At this Mrs. Kaminsky glanced at her cousin whose apartment it was. There were two rooms besides the cramped, brown-walled kitchen in which we were seated—ample space, certainly, for the family of eight that normally occupied it. But now there was Mrs. Kaminsky and her daughter as well. The cousin nodded at Mrs. Kaminsky, who then turned back to me.
“So you’ll stay here, then,” she said. “It’s settled.”
Her daughter’s eyelashes fluttered even more rapidly than I had seen them yet as she placed a glass of tea and a hard-boiled egg on the table before me.
In the darkness that night, though, there was no flutter to the daughter.
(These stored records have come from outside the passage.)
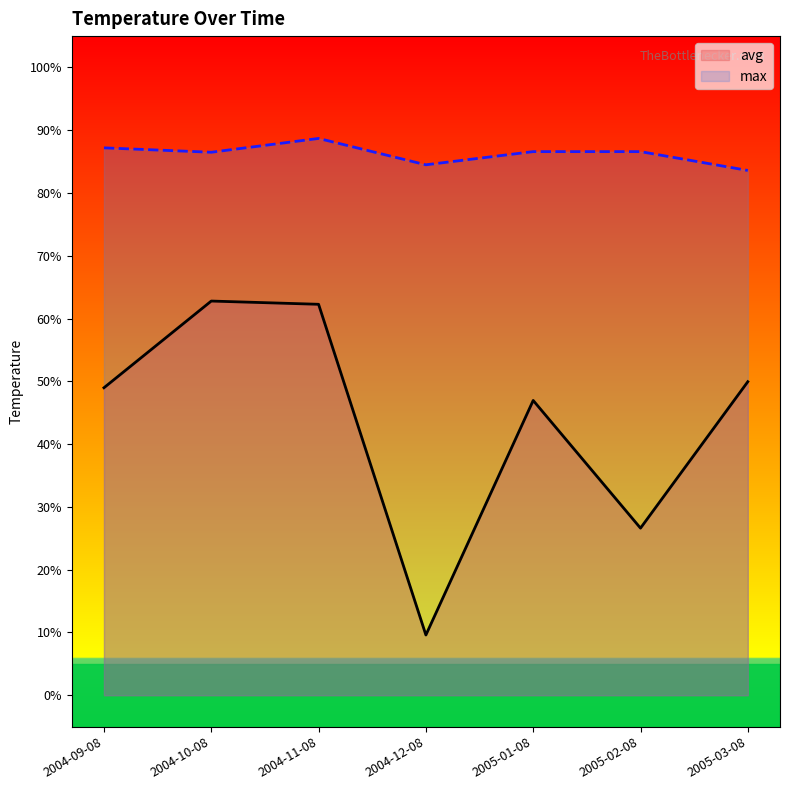

At which label is avg closest to 36?

2005-02-08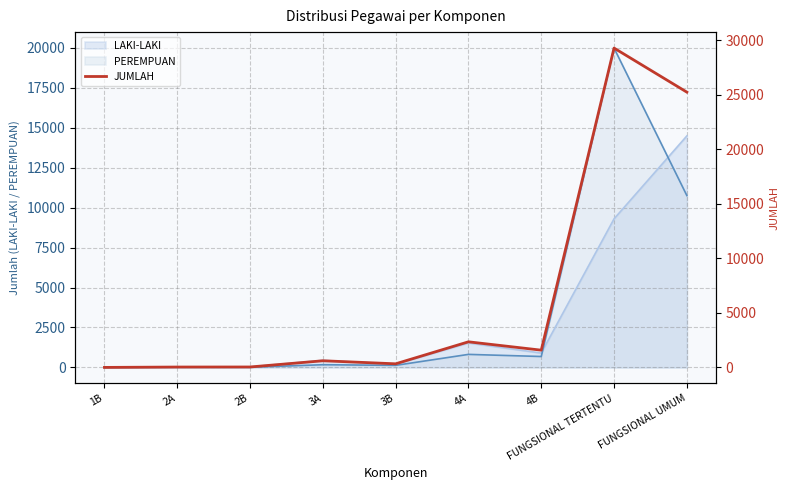

Between 4B and 4A, which is larger?

4A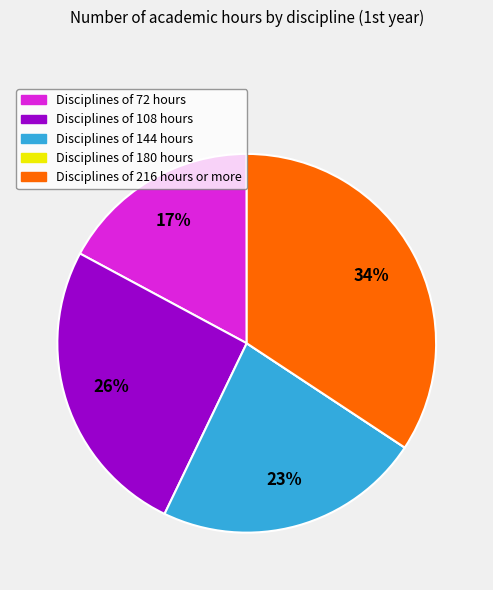

Is there any slice that represents more than half of the pie?

No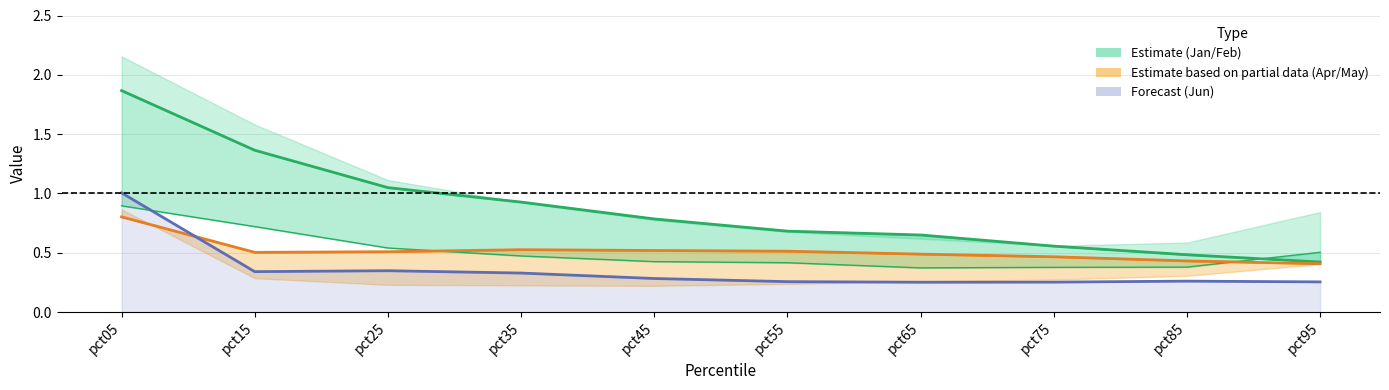

At pct55, list the series in order from smallest to largest.

Jun, Jan, May, Feb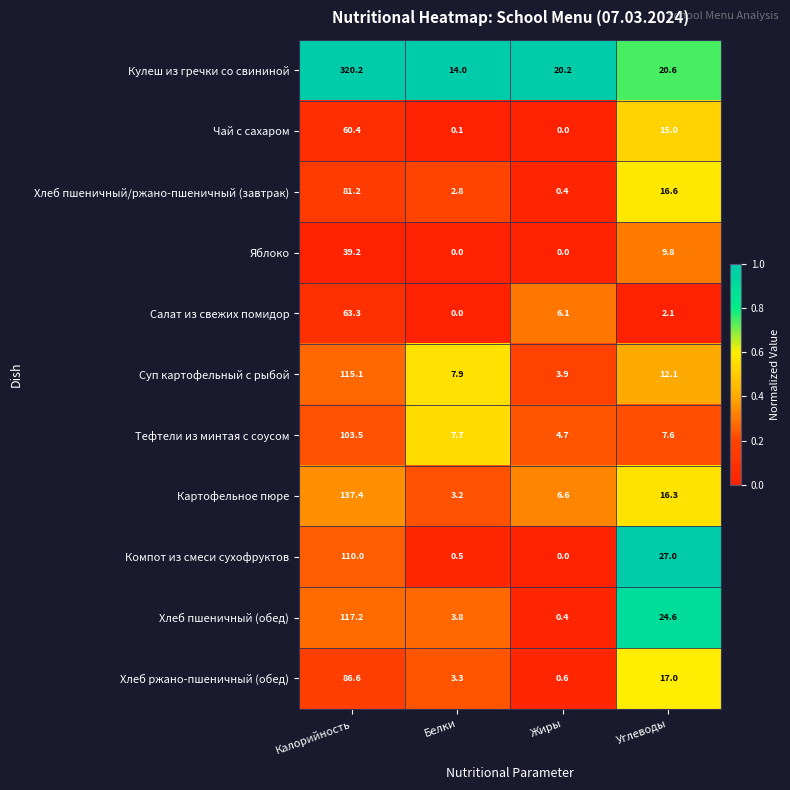

What is the approximate value of Яблоко at Углеводы?

9.8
Her voice was smooth as satin as we lay on the narrow kitchen benches that were our beds for the night. Her name was Tsirel, and she was twenty-four years old. Her eyelids had always fluttered, she told me. This was not the problem for which she was seeking help from Rav Shpira. Her fluttering eyelids were not, in fact, a problem at all. They were merely the outward expression of the extreme sensitivity of her soul, a soul that could not bear an unobstructed view of this world’s injustice.